BERTH 62 WAS FAR OUT into Jiaozhou Bay. It was a mechanical island large enough to dock an oil tanker up to 280,000 deadweight tonnage. It had four off-loading arms and pumped out huge volumes of crude oil. Still, for a ship like the Northern Aurora, it could take days to get in, get unloaded and get out of port.

She was a VLCC, a Very Large Crude Carrier. She was unexceptional in her class, one of about five hundred VLCCs plowing the world’s oceans. Still, any vessel capable of carrying two million barrels of oil was impressively large when seen from the waterline.

The massive shape loomed over Zhang Jei, but he couldn’t afford to admire it. He had a job to do. He floated on his back and removed the first device, placing it against the hull of the Northern Aurora. He dipped the device in the ocean to wet the foam backing, then pressed the foam to the hull and applied pressure. The foam cells burst and the encapsulated cyanoacrylate adhesive reacted with the water. In seconds, it was stuck in place. And it was never coming off.

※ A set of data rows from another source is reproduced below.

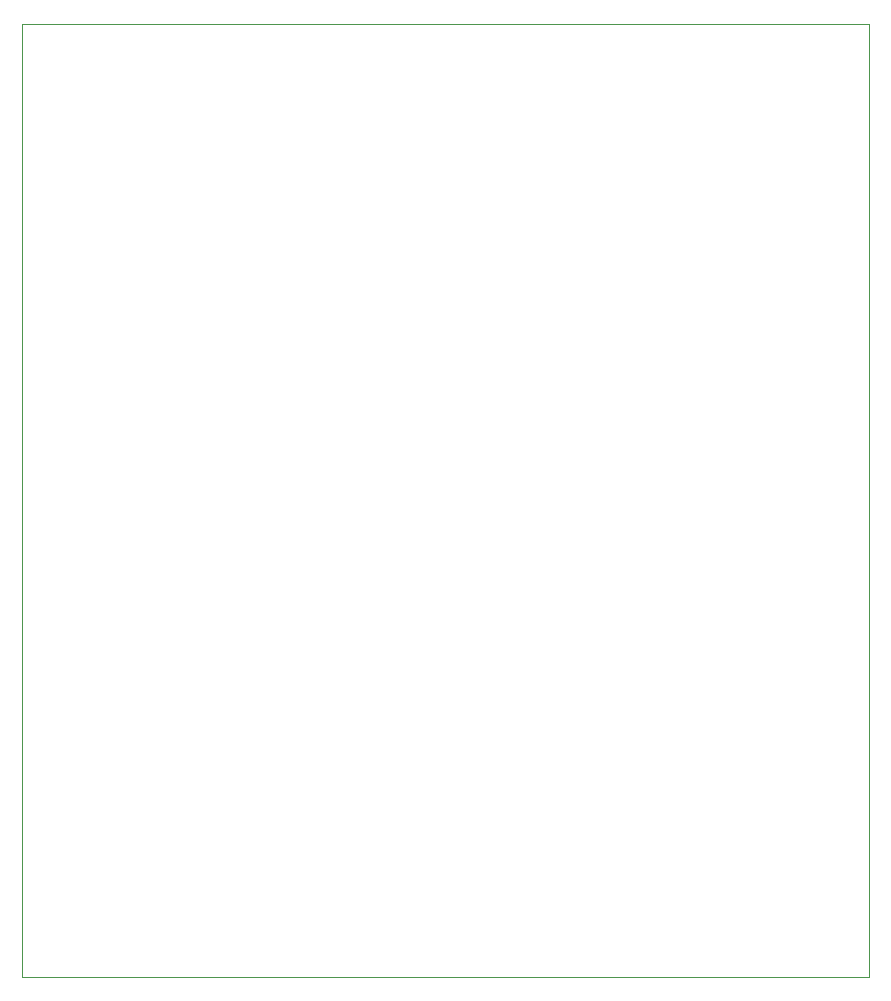
<source format=gbr>
%TF.GenerationSoftware,KiCad,Pcbnew,7.0.7*%
%TF.CreationDate,2024-02-11T13:41:50-05:00*%
%TF.ProjectId,Frosti,46726f73-7469-42e6-9b69-6361645f7063,rev?*%
%TF.SameCoordinates,Original*%
%TF.FileFunction,Profile,NP*%
%FSLAX46Y46*%
G04 Gerber Fmt 4.6, Leading zero omitted, Abs format (unit mm)*
G04 Created by KiCad (PCBNEW 7.0.7) date 2024-02-11 13:41:50*
%MOMM*%
%LPD*%
G01*
G04 APERTURE LIST*
%TA.AperFunction,Profile*%
%ADD10C,0.100000*%
%TD*%
G04 APERTURE END LIST*
D10*
X102235000Y-55370000D02*
X173990000Y-55370000D01*
X173990000Y-136015000D01*
X102235000Y-136015000D01*
X102235000Y-55370000D01*
M02*

</source>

The green LED inside waterproof plastic casing told Zhang Jei that the electronics were operational.

He swam along the hull, towing the DPV, making no sound loud enough to alert the security guard on the deck far above him. None of the bay patrol craft came close enough to spot a black-suited man in the black water alongside a black ship’s hull.

He put the second device in place 141 feet from the first one, and then a third. It wasn’t difficult, but he was careful. Soon all six devices were in place. Zhang Jei pulled a last phone from the pack—a waterproofed satellite phone. He dialed the number he had never dialed before.

He didn’t know who had hired him. He didn’t know why they wanted to sink the Northern Aurora. All he knew was that they had put a quarter-million dollars in his bank account already, and were obliged to pay him that much again when the job was done.

“Are they in place?” The man spoke English.

“They are,” Zhang Jei said.

“Wait,” the man said.

Zhang Jei didn’t wish to wait.

Then the man said, “We see a problem. One of the units is not responding.”

“Which one?”

“Do you want the serial number on the device?” the man demanded. “I can provide that if you think it will somehow help you determine which one of the six is not responding. Did you in fact note the serial numbers on the devices as you were placing them?”

Zhang Jei felt chagrined. He had asked a stupid question.

But he was feeling something else, too.

Maybe the question hadn’t been the stupidest thing he had done this day.